On 21 August 2016, Tipperary were beaten in the semi-final by Mayo on a 2-13 to 0-14 scoreline.
In the first half of the match Robbie Kiely received a black card after ten minutes for pulling on the jersey of Jason Doherty which the referee David Coldrick deemed as a cynical foul. Former players including Jim McGuinness and Peter Canavan have said that the black card was a wrong decision by the referee.
The Derry game was shown live on Sky Sports with the Galway game shown live on RTÉ One.
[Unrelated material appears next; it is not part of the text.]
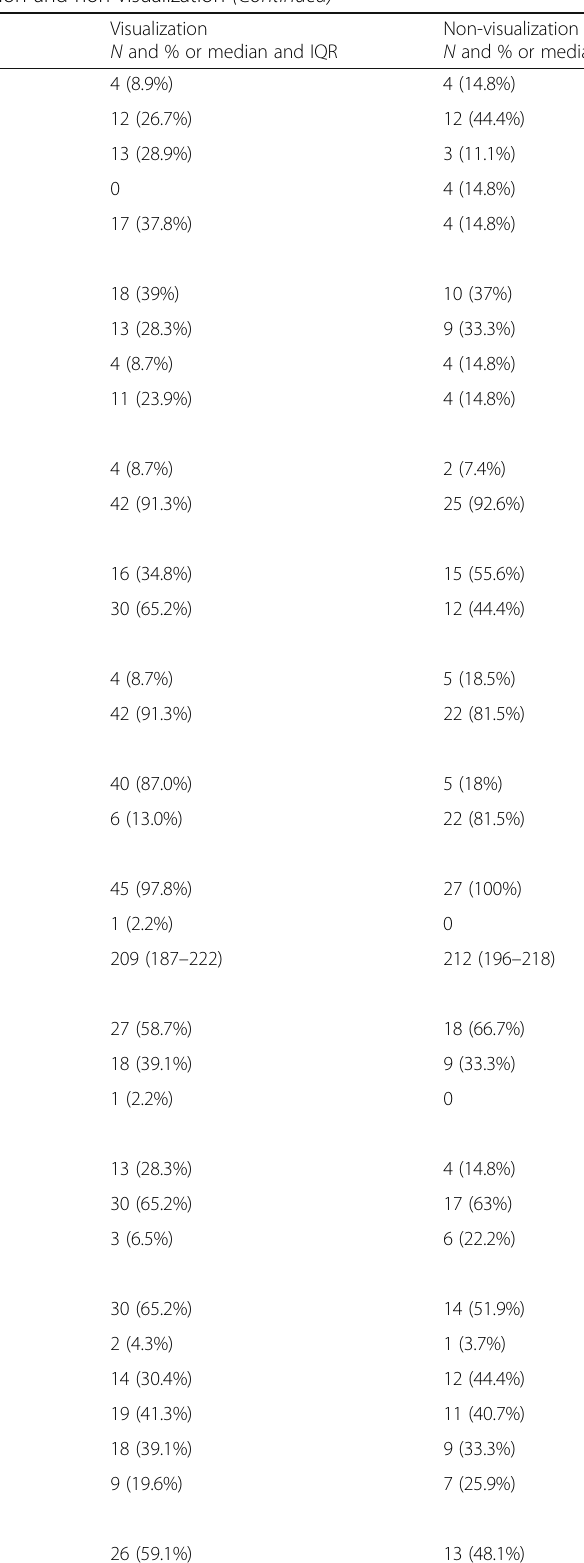
Table 2 Patient and procedure characteristics for visualization and non-visualization (Continued)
The Mayo game was shown live on RTÉ One and Sky Sports.

23 July 2016
 Derry 2-17 - 1-21 Tipperary
   Derry: M. Lynch (1-4, 0-3 frees); D. Heavron (0-4); N. Loughlin (0-3); E. Brown (1-0); J. Kielt (0-2, 1 free); E. Lynn, E. Bradley, L. McGoldrick, C. Bradley (0-1 each).
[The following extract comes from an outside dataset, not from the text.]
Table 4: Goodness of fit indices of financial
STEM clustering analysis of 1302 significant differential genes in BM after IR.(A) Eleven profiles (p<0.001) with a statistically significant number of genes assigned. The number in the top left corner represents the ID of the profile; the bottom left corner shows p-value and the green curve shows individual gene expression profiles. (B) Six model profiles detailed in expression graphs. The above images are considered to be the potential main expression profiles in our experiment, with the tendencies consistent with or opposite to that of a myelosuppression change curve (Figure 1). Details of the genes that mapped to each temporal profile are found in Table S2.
   Tipperary: K. O’Halloran (1-5, 0-4 frees, 0-1 45); M. Quinlivan (0-6, 4 frees); C. Sweeney (0-5); J. Keane (0-2); P. Austin, P. Acheson, B. Maher (0-1 each).

31 July
 Galway 1-10 - 3-13 Tipperary
   Galway: S Walsh 0-4 (4fs), D Comer 1-0, D Cummins 0-3, E Brannigan 0-1, P Conroy 0-1, P Varley 0-1
   Tipperary: C Sweeney 2-2, M Quinlivan 1-4 (1f), K O'Halloran 0-4 (2fs, 145), B Fox 0-1, R Kiely 0-1, P Acheson 0-1

21 August
 Mayo 2-13 - 0-14 Tipperary
   Mayo: A. Moran (0-4); J. Doherty, C. O’Shea (1-0 each); C. O’Connor (0-3, frees); D. O’Connor (0-2); K. McLoughlin, L. Keegan, A. O’Shea, C. Boyle (0-1 each).
   Tipperary: M. Quinlivan (0-7, frees); C. Sweeney (0-3, 1 free); K. O’Halloran (0-2, frees); P. Austin, B. Maher (0-1 each).